Do you take pills? Probably most of us do. It seems as though almost all of us take some type of medicine. It may be prescription or OTC (over the counter).. Maybe it is just an aspirin for a headache. Arthritis may require you to take something a little stronger. Whatever types of meds you must take there are probably some side effects. Sometimes you may not even be aware that the medicine is affecting you adversely. Medicine that damages your hearing is called Ototoxic.
What type of meds may be ototoxic? Drugs that treat cancer, infections and also heart issues.
Not all prescriptions for these ailments are necessarily ototoxic... it depends upon the strength and also the duration that you are taking the medicine. It also will depend upon your own genetics. What affects some may not impact others. Specifically the list includes but not limited too: Cancer drugs.. cyclophosphamide, cisplatin and bleomycin. Anti-inflammatory meds: Naproxen and ibuprofen. Diuretics often given to combat high blood pressure and other heart issues include furosemide or bumetanide. Antibiotics including: gentamicin, streptomycin, and neomycin. Aspirin can also become ototoxic but usually only if taken in large doses over a longer period of time.

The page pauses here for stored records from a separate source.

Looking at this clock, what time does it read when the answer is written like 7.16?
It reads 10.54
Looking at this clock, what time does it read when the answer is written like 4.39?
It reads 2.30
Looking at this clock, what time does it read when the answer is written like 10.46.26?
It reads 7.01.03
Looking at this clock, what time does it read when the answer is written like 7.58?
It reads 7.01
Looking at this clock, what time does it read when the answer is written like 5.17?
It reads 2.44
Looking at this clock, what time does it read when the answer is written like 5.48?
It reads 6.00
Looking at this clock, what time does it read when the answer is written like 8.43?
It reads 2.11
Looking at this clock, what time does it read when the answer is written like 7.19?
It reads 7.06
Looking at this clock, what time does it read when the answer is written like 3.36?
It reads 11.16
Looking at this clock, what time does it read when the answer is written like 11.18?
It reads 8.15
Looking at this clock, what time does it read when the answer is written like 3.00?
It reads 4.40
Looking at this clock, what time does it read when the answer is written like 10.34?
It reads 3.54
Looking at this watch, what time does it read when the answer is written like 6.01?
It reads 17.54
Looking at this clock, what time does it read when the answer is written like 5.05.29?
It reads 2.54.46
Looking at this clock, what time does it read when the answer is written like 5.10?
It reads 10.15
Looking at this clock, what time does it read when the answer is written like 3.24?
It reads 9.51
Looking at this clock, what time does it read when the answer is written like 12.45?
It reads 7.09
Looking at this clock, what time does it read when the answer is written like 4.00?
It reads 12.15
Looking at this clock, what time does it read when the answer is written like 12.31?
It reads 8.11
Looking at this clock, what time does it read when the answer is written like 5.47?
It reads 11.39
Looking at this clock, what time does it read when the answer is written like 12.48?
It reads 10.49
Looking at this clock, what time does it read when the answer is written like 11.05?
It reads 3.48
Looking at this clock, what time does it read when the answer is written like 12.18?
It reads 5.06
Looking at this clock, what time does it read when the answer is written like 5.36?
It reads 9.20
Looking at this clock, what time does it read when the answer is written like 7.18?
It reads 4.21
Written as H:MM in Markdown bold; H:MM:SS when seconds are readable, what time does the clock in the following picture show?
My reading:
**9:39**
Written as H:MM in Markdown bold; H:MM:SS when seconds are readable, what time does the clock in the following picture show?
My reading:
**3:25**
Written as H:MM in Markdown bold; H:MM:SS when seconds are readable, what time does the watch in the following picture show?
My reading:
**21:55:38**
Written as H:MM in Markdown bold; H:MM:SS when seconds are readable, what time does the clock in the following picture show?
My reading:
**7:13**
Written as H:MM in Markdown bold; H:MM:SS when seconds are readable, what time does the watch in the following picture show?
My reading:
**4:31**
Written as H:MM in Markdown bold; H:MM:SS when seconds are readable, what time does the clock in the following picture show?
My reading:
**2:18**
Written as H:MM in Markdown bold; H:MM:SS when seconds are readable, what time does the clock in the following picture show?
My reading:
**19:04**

How do you know if the medicines that you are taking is harming your hearing? Usually one of the first signs or symptom is ringing in your ears. They damage your sensory cells that are used for proper hearing and balance. You may also become unsteady on your feet. Your balance comes from your inner ear so ototoxic meds may cause you to feel a little wobbly. If you are taking new meds and you notice a balance issue, be patient, it usually will correct itself as your body gets used to it. If it continues then talk to your doctor about an alternative.
So what do we do? How do we take the meds we need to battle the things that attack our health and still preserve our hearing and ward off that awful ringing? First of all, discuss ALL medicines, pills, vitamins, and herbals that you are taking. The combination of different pills may also cause an ototoxic reaction. Reach out to your hearing health care professional and get a thorough hearing evaluation. If you have tinnitus (ringing or head noises) it can be tested and the intensity and frequency can be determined and therefore we can monitor it. If you take meds; and ringing or balance issues develop then speak to your physician about an alternative... if there is one. You may not have an alternative medicine that will be effective. (Such as with Cancer Therapy). At that point the best thing to do is to monitor your hearing, balance and tinnitus and combat those issues with your hearing health care provider.
Sometimes the hearing damage; tinnitus and balance issues will reverse when you stop taking the medicine. Sometimes the damage will be permanent. If you seek guidance from your hearing health care provider they can monitor your hearing and help to determine if the meds that you are taking are causing a problem. Your hearing health care provider can work with your physician to try and minimize damage to your hearing before it happens.
Remember, just because there are a ton of side effects listed for your prescription; it doesn’t mean that you are going to get them. Just a heads up. Talk to your doctor about the side effects of your meds concerning your hearing. If you are over the age of 50 you should have a complete hearing evaluation. If you are not 50 yet but taking any of the previously listed meds then it is advised that you also get a thorough hearing evaluation complete with tinnitus testing to offset possible hearing damage. To Hear Better Is To Live Better.